TOYAH: Yeah, I broke into a Black Sabbath show at the age of 11. I got in through the fire exit. It was bloody loud! It hurt. It wasn't terribly full. It was again something like The Locarno or the Top Rank in the Bullring Shopping Centre. And I got in and I just stood there like an only girl with all these headbangers. Made my own clothes as I did back then and I was in this kind of felt smock thingy with an elephant transfer I made and I just stood there watching the audience who were very, very intense.
But I'd say it was only half full. It was blisteringly loud. And then I got the night bus home without my parents knowing I've done this. And then really quite quickly after that I did the same routine - in through the fire exit, same location, and saw Hawkwind. And Hawkwind for me was an eye opener because of Marcia.
MARK AND DAVID: Stacia
TOYAH: Stacia! Stacia was in the auditorium, completely naked, body painted and I was thinking I ain't going near that woman and I knew nothing about her, but in retrospect she has really given me courage in the last 45 years because she was groundbreaking in what she did and I loved the theatre of Hawkwind
MARK: It's incredible. Fantastic light show. Brilliant!
TOYAH: Again, I was there on my own and I couldn't understand why these skinheads, because there was a lot of skinheads around back then, kept coming up to me offering what looked like aspirin, and I was a child and they come up and they said “take that, take that” and I said “no I’m fine, I don’t have a headache”.
DAVID: You were 11 or 12 - is this right? How old were you? You go out on your own at the age of 11?
MARK: It’s credible courage to have done that. It’s phenomenal!

################

_Given request 1:_
In the interview about Toyah's early concert-going, list every venue or place she names.
_Given request 2:_
Using the interview about Toyah's early concert-going, decide whether each statement agrees with it, and back each decision with the exact words that settle it:
(a) Toyah entered the Black Sabbath show through the fire exit.
(b) The Black Sabbath show was packed.
(c) Toyah's parents knew she had gone to the show.
_Given request 3:_
Resume the interview about Toyah's early concert-going, picking up after its final line.

################

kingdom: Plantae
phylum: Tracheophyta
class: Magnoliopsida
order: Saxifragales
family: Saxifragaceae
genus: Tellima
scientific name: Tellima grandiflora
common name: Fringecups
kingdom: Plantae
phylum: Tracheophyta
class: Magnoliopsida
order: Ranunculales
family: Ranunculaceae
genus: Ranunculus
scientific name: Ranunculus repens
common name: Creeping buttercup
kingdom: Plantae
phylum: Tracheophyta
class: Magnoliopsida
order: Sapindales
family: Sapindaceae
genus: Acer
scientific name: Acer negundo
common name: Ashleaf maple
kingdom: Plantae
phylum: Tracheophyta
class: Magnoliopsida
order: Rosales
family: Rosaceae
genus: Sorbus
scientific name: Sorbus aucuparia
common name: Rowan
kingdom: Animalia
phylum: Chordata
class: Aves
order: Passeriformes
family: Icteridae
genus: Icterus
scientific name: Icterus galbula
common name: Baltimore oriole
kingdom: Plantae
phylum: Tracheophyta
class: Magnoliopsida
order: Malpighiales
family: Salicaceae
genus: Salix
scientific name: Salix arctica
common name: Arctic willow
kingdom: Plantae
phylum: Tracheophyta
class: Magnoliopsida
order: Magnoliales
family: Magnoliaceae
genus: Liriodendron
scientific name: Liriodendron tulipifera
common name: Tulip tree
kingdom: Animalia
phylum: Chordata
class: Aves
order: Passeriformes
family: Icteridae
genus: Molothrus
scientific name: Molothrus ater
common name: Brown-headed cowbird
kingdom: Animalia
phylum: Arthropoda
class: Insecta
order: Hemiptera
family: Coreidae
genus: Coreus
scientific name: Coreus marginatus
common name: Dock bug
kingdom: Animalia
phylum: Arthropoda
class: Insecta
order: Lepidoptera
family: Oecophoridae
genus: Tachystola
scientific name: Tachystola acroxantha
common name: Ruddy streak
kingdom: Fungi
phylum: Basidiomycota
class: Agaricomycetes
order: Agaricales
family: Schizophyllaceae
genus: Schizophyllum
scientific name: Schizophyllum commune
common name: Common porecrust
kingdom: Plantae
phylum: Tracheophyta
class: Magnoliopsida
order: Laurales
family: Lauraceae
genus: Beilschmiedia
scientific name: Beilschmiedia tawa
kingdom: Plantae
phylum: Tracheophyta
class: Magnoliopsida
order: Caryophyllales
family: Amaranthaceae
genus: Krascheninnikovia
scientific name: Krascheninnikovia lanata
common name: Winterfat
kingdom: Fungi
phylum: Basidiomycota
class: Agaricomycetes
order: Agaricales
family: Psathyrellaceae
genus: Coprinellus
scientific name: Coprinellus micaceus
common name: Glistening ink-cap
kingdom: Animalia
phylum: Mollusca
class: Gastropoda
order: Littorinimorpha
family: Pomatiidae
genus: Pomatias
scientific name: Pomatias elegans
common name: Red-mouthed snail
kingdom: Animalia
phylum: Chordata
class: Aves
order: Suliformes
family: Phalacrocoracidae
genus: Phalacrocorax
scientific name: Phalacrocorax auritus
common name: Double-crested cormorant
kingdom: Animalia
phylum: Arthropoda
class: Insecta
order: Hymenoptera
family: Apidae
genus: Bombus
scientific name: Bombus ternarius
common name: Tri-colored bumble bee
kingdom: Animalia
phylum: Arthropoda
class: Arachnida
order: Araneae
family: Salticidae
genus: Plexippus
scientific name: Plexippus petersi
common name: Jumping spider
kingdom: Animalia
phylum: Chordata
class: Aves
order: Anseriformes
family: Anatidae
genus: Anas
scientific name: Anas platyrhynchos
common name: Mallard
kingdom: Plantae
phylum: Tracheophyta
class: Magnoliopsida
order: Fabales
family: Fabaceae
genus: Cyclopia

################

_Right answer 1:_
The Locarno; the Top Rank; the Bullring Shopping Centre

_Right answer 2:_
(a) Yes: "I got in through the fire exit."
(b) No: "It wasn't terribly full."
(c) No: "I got the night bus home without my parents knowing I've done this."

_Right answer 3:_
TOYAH: All of my circle of friends did this and we’d go off to the strangest places. By the time I was 14 I was running off and sleeping rough. If my parents went on holiday, I'd just go off and sleep rough here where I live now and sleep in the barns and I wouldn't go home until my parents came back off holiday because no one could find you back then (laughs) (Toyah as a teenager, above)
MARK: That’s true
DAVID: People couldn't find you before the mobile phone. You were off-grid very quickly. So did you ever do that traditional girls thing - you're getting dressed respectfully, so called, to go out and then getting changed round the friend's house or something like that?
TOYAH: When I went to see T Rex at the Birmingham Odeon, which would have been about 1972, I went to an all girls school so a friend and I, we went to a ladies toilet at Five Ways, which is a huge roundabout with public loos underneath it. We went in there, we put on our glitter teardrops, we put on our satin trousers and shirts. And as we walked out of the ladies there was that bitch of a maths teacher. I mean she really was a cow and she walked us back to the school. She made us wash our faces and get back in the uniform and then what we did was we ran all the way back to Five Ways. Got changed again and got to the Odeon just in time.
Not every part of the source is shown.